None of which is true, of course. It is only pronounced loudly and often. Downtown taxes have increased along with everyone else’s and, from my own, very anecdotal evidence, while services might not have declined over the past few years, I’m certainly paying more for many of them than I did in the pre-amalgamated Toronto.

But here’s the thing. I’m not blaming those who live in the former cities of Etobicoke, York, North York, East York and Scarborough for this turn of events. We’re all in the same boat here on this one, now paying the unexpected costs we were not told about by those who enforced amalgamation on us. Despite some urban experts saying that the economies of scale not always applying to bigger cities, we were sold a bill of goods about lower costs, lower spending, lower taxes in the megacity by the Harris government, consisting of members like Janet Ecker and Rob Ford’s father, Doug Sr., who defied the wishes of his own Etobicoke constituents to not be absorbed into a bigger Toronto and sat on his hands except to vote ‘yes’ on amalgamation.

And now Ecker’s invited onto the radio to explain grassroots anger, using a clearly test marketed term like ‘Mr. & Mrs. Front Porch’?! Or Rob Ford is championed as looking out for these little guys as he campaigns vigorously to be the hatchet man who will carry out the cuts that were inevitable in light of amalgamation and the downloading that accompanied it? (Or, to put it more poetically, doing the dirty work of his beloved late father.) If there’s any resentment I bear towards Mr. & Mrs. Front Porch, it’s the misdirected rage and anger. Do they have reasons to be angry about the way the city’s working? Sure. Just rage against the ones that actually were really responsible for bringing about this turn of events and not the easiest scapegoats being handed over to you on a platter.

I’m not one to ascribe much to conspiracy theories especially on the part of our elected officials.
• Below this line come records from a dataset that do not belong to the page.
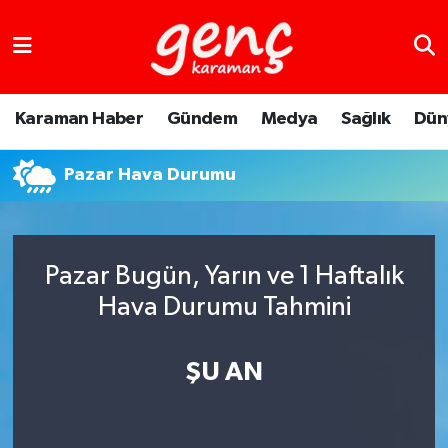
Karaman Haber
Gündem
Medya
Sağlık
Dün
Pazar Hava Durumu
Pazar Bugün, Yarın ve 1 Haftalık
Hava Durumu Tahmini
ŞU AN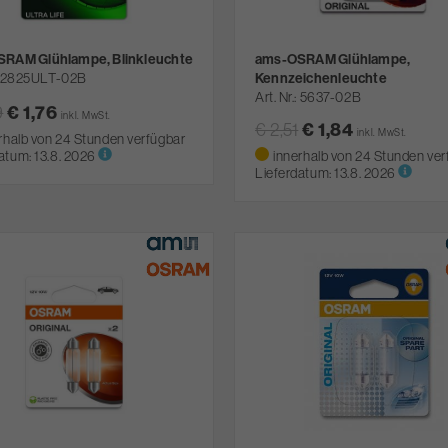
RAM Glühlampe, Blinkleuchte
ams-OSRAM Glühlampe,
2825ULT-02B
Kennzeichenleuchte
Art. Nr.
5637-02B
9
€ 1,76
inkl. MwSt.
€ 2,51
€ 1,84
inkl. MwSt.
rhalb von 24 Stunden verfügbar
atum:
13.8. 2026
innerhalb von 24 Stunden ver
Lieferdatum:
13.8. 2026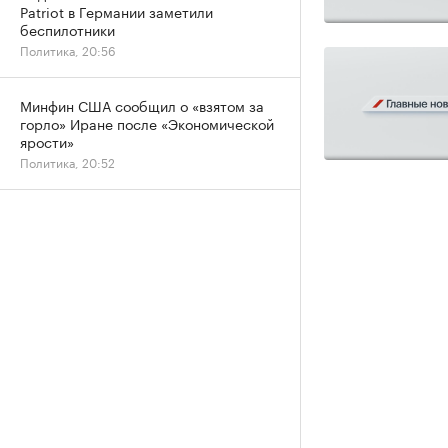
Patriot в Германии заметили
беспилотники
Политика, 20:56
Минфин США сообщил о «взятом за
горло» Иране после «Экономической
ярости»
Политика, 20:52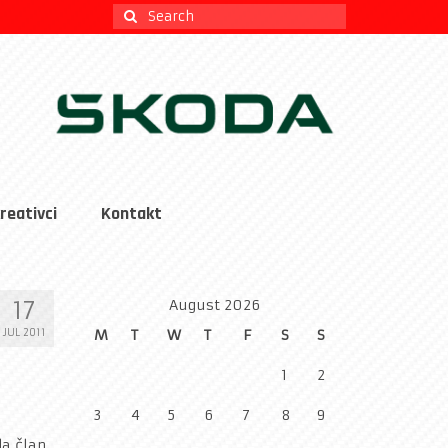
Search
for:
reativci
Kontakt
17
August 2026
JUL 2011
M
T
W
T
F
S
S
1
2
3
4
5
6
7
8
9
da član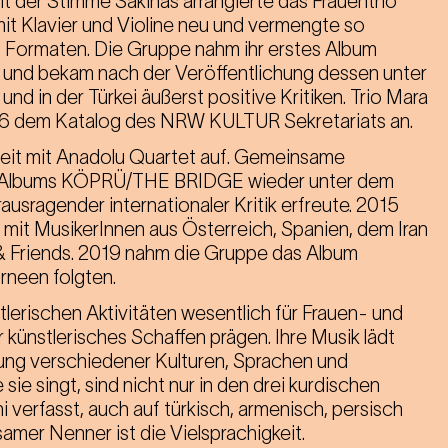
der Stimme Sakinas arrangierte das Frauentrio
it Klavier und Violine neu und vermengte so
n Formaten. Die Gruppe nahm ihr erstes Album
nd bekam nach der Veröffentlichung dessen unter
nd in der Türkei äußerst positive Kritiken. Trio Mara
16 dem Katalog des NRW KULTUR Sekretariats an.
it mit Anadolu Quartet auf. Gemeinsame
s Albums KÖPRÜ/THE BRIDGE wieder unter dem
usragender internationaler Kritik erfreute. 2015
mit MusikerInnen aus Österreich, Spanien, dem Iran
 & Friends. 2019 nahm die Gruppe das Album
rneen folgten.
stlerischen Aktivitäten wesentlich für Frauen- und
künstlerisches Schaffen prägen. Ihre Musik lädt
ung verschiedener Kulturen, Sprachen und
sie singt, sind nicht nur in den drei kurdischen
i verfasst, auch auf türkisch, armenisch, persisch
amer Nenner ist die Vielsprachigkeit.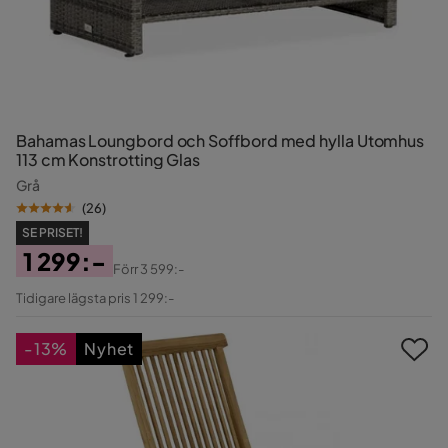
Bahamas Loungbord och Soffbord med hylla Utomhus
113 cm Konstrotting Glas
Grå
(
26
)
SE PRISET!
1 299:-
Förr
3 599:-
Pris
Original
Tidigare lägsta pris 1 299:-
Pris
-13%
Nyhet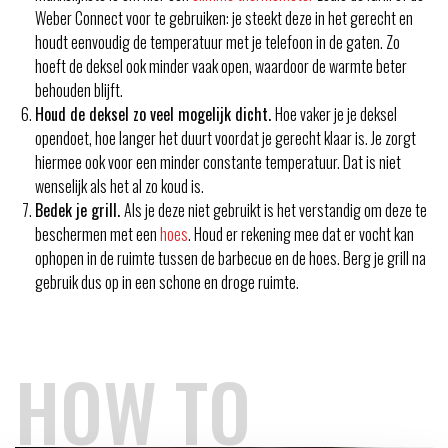
Weber Connect voor te gebruiken: je steekt deze in het gerecht en
houdt eenvoudig de temperatuur met je telefoon in de gaten. Zo
hoeft de deksel ook minder vaak open, waardoor de warmte beter
behouden blijft.
Houd de deksel zo veel mogelijk dicht.
Hoe vaker je je deksel
opendoet, hoe langer het duurt voordat je gerecht klaar is. Je zorgt
hiermee ook voor een minder constante temperatuur. Dat is niet
wenselijk als het al zo koud is.
Bedek je grill.
Als je deze niet gebruikt is het verstandig om deze te
beschermen met een
hoes
. Houd er rekening mee dat er vocht kan
ophopen in de ruimte tussen de barbecue en de hoes. Berg je grill na
gebruik dus op in een schone en droge ruimte.
HOW TO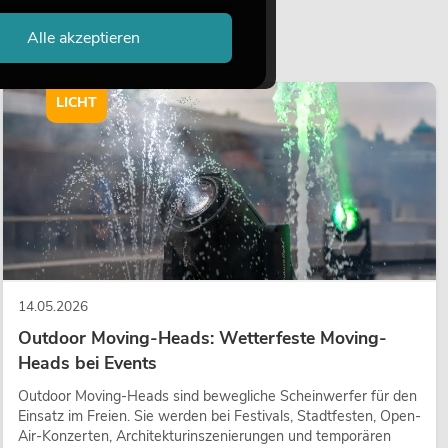
Alle akzeptieren
LICHT
14.05.2026
Outdoor Moving-Heads: Wetterfeste Moving-
Heads bei Events
Outdoor Moving-Heads sind bewegliche Scheinwerfer für den
Einsatz im Freien. Sie werden bei Festivals, Stadtfesten, Open-
Air-Konzerten, Architekturinszenierungen und temporären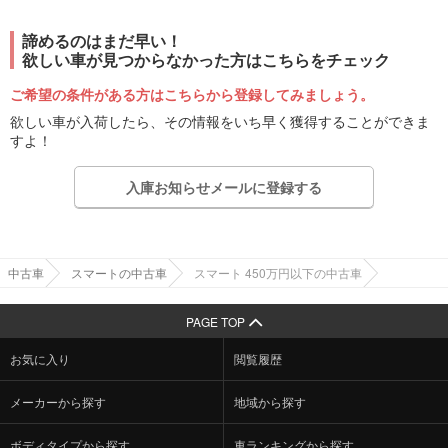
諦めるのはまだ早い！
欲しい車が見つからなかった方はこちらをチェック
ご希望の条件がある方はこちらから登録してみましょう。
欲しい車が入荷したら、その情報をいち早く獲得することができま
すよ！
入庫お知らせメールに登録する
中古車
スマートの中古車
スマート 450万円以下の中古車
PAGE TOP
お気に入り
閲覧履歴
メーカーから探す
地域から探す
ボディタイプから探す
車ランキングから探す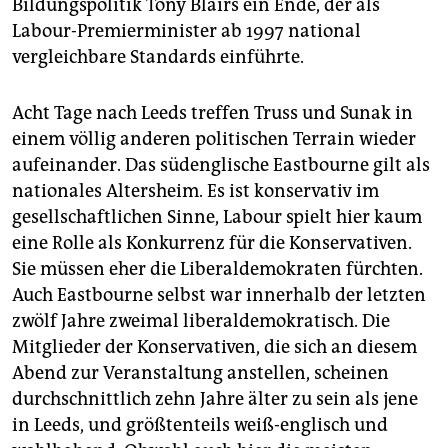
Bildungspolitik Tony Blairs ein Ende, der als
Labour-Premierminister ab 1997 national
vergleichbare Standards einführte.
Acht Tage nach Leeds treffen Truss und Sunak in
einem völlig anderen politischen Terrain wieder
aufeinander. Das südenglische Eastbourne gilt als
nationales Altersheim. Es ist konservativ im
gesellschaftlichen Sinne, Labour spielt hier kaum
eine Rolle als Konkurrenz für die Konservativen.
Sie müssen eher die Liberaldemokraten fürchten.
Auch Eastbourne selbst war innerhalb der letzten
zwölf Jahre zweimal liberaldemokratisch. Die
Mitglieder der Konservativen, die sich an diesem
Abend zur Veranstaltung anstellen, scheinen
durchschnittlich zehn Jahre älter zu sein als jene
in Leeds, und größtenteils weiß-englisch und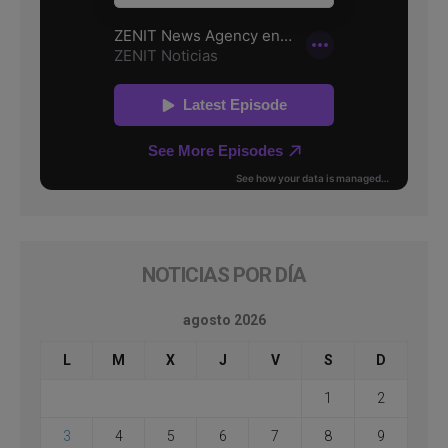
NOTICIAS POR DÍA
agosto 2026
L
M
X
J
V
S
D
1
2
3
4
5
6
7
8
9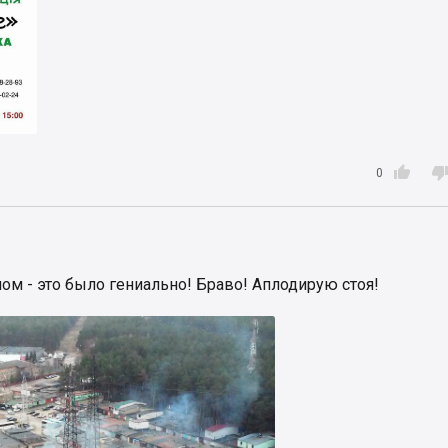

0
ом - это было гениально! Браво! Аплодирую стоя!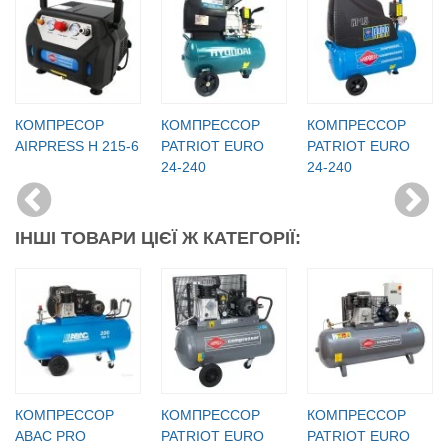
КОМПРЕСОР
КОМПРЕССОР
КОМПРЕССОР
AIRPRESS H 215-6
PATRIOT EURO
PATRIOT EURO
24-240
24-240
ІНШІ ТОВАРИ ЦІЄЇ Ж КАТЕГОРІЇ:
КОМПРЕССОР
КОМПРЕССОР
КОМПРЕССОР
ABAC PRO
PATRIOT EURO
PATRIOT EURO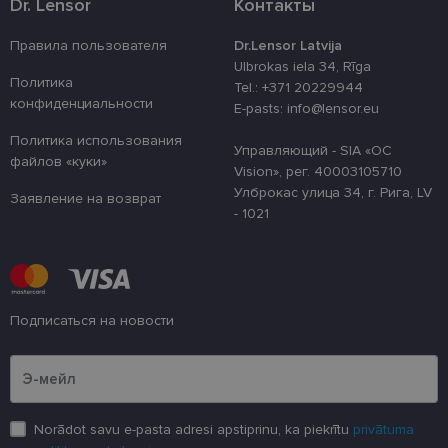
Dr. Lensor
Контакты
atcerētos lie
preferences a
uz sīkdatņu
izmantošanu
Правила пользователя
Dr.Lensor Latvija
vietnē.
Ulbrokas iela 34, Rīga
Политика
Tel.: +371 20229944
country_ok
www.lensor.eu
1 год
конфиденциальности
E-pasts: info@lensor.eu
clientId
www.lensor.eu
1 год
Этот файл c
используетс
Политика использования
различения
Управляющий - SIA «OC
уникальных
файлов «куки»
Vision», рег. 40003105710
пользовате
путем прис
Улброкас улица 34, г. Рига, LV
Заявление на возврат
случайно
- 1021
сгенериров
номера в ка
идентифика
клиента. Он
используетс
улучшения 
пользовате
оптимизаци
Подписаться на новости
производит
и
Пожалуйста, введите свой адрес электронной почты
функционал
веб-сайта.
shipping_country
www.lensor.eu
1 год
csrftoken
www.lensor.eu
11
Этот файл c
Norādot savu e-pasta adresi apstiprinu, ka piekrītu
privātuma
месяцев
связан с пл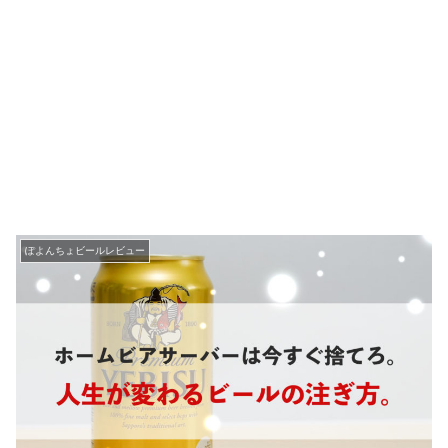
ぽよんちょビールレビュー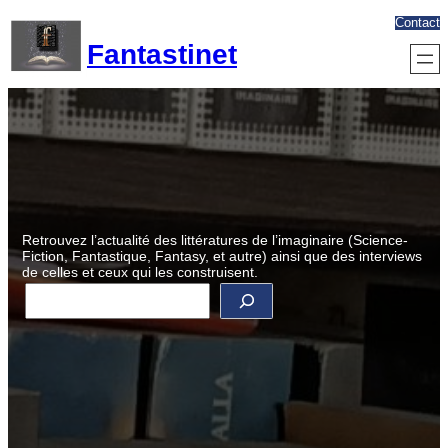
Aller
Contact
au
Fantastinet
contenu
Retrouvez l’actualité des littératures de l’imaginaire (Science-
Fiction, Fantastique, Fantasy, et autre) ainsi que des interviews
de celles et ceux qui les construisent.
R
e
c
h
e
r
c
h
e
r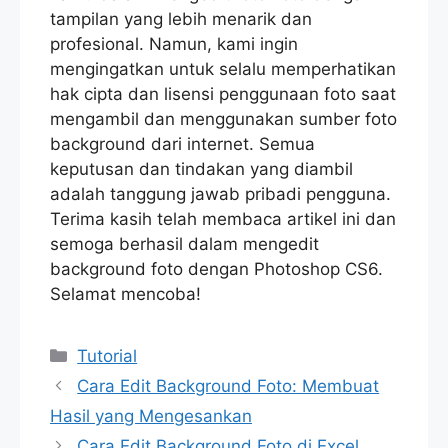
tampilan yang lebih menarik dan
profesional. Namun, kami ingin
mengingatkan untuk selalu memperhatikan
hak cipta dan lisensi penggunaan foto saat
mengambil dan menggunakan sumber foto
background dari internet. Semua
keputusan dan tindakan yang diambil
adalah tanggung jawab pribadi pengguna.
Terima kasih telah membaca artikel ini dan
semoga berhasil dalam mengedit
background foto dengan Photoshop CS6.
Selamat mencoba!
Categories
Tutorial
Cara Edit Background Foto: Membuat
Hasil yang Mengesankan
Cara Edit Background Foto di Excel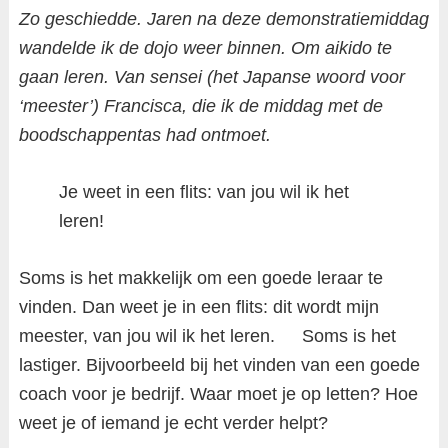
Zo geschiedde. Jaren na deze demonstratiemiddag
wandelde ik de dojo weer binnen. Om aikido te
gaan leren. Van sensei (het Japanse woord voor
‘meester’) Francisca, die ik de middag met de
boodschappentas had ontmoet.
Je weet in een flits: van jou wil ik het
leren!
Soms is het makkelijk om een goede leraar te
vinden. Dan weet je in een flits: dit wordt mijn
meester, van jou wil ik het leren. Soms is het
lastiger. Bijvoorbeeld bij het vinden van een goede
coach voor je bedrijf. Waar moet je op letten? Hoe
weet je of iemand je echt verder helpt?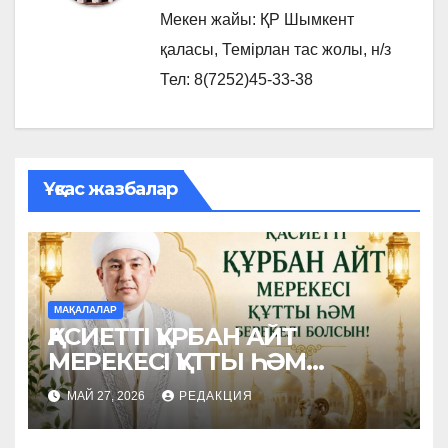
Мекен жайы: ҚР Шымкент
қаласы, Темірлан тас жолы, н/з
Тел: 8(7252)45-33-38
Ұқсас жазбалар
МАҚАЛАЛАР
ҚАСИЕТТІ ҚҰРБАН АЙТ
МЕРЕКЕСІ ҚҰТТЫ ҺӘМ
БЕРЕКЕЛІ БОЛСЫН!
МАЙ 27, 2026
РЕДАКЦИЯ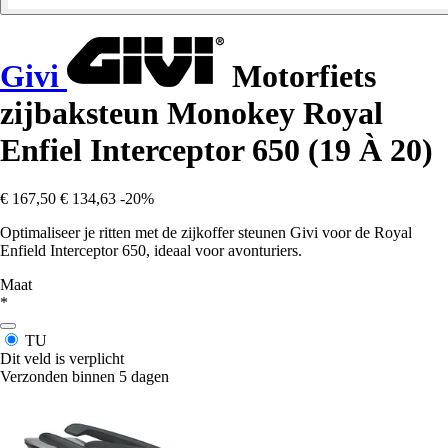
Givi
Motorfiets
zijbaksteun Monokey Royal
Enfiel Interceptor 650 (19 À 20)
€ 167,50
€ 134,63
-20%
Optimaliseer je ritten met de zijkoffer steunen Givi voor de Royal
Enfield Interceptor 650, ideaal voor avonturiers.
Maat
*
TU
Dit veld is verplicht
Verzonden binnen 5 dagen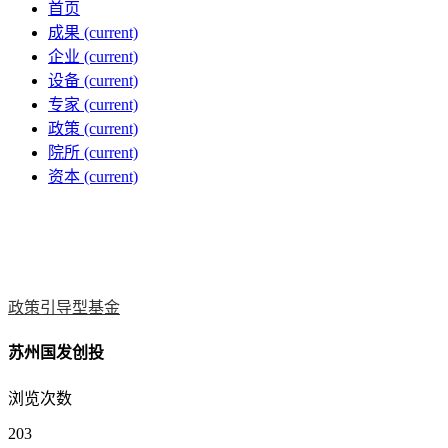
首页
成果
(current)
企业
(current)
设备
(current)
专家
(current)
政策
(current)
院所
(current)
资本
(current)
政策引导型基金
苏州国发创投
浏览次数
203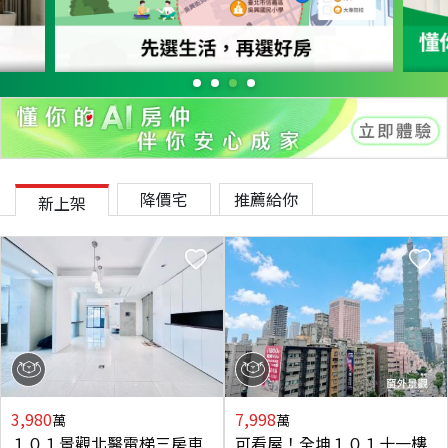
降價宅
推薦給你
新上架
3,980
7,998
萬
萬
１０１景觀北醫電梯三房車
可看屋！全坤１０１十一樓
While a proponent of the power of government to do good, I just don’t think they are capable of pulling off grand schemes to hoodwink the population at large. So there was no alien crash landing near Roswell, N.M. or a 2nd gunman on the grassy knoll. Both are too big a secrets to go unsolved for decades.

But I am beginning to think that maybe the Mike Harris government did come close with the amalgamation of Toronto. It was said at the time (and many times since) that along with helping the provincial ledger sheets with a non-neutral revenue neutral swap of services with the city, the biggest boon for the province with their amalgamation sleight of hand was to water down the progressive core with the more Tory friendly inner suburbs. At worst, the city would become ungovernable due to the constant squabbling between the two factions.

Well, kudos to you, Mr. Harris and Ms. Ecker and Mr. Ford Sr.’s son. We have swung from the right to the left and are now threatening to lurch heavily right once more with fingers being pointed in every direction and accusations of mismanagement and corrupt governance thrown around for good measure. Dysfunctional is the label Toronto’s getting and no one benefits more from it than our overlords smiling smugly at Queen’s Park. Yes, it is no longer the Conservatives but as Dalton McGuinty can most definitely attest to, amalgamation is the gift that just keeps giving. At least, to him and all those who rule from that particular roost if not the citizens of the city.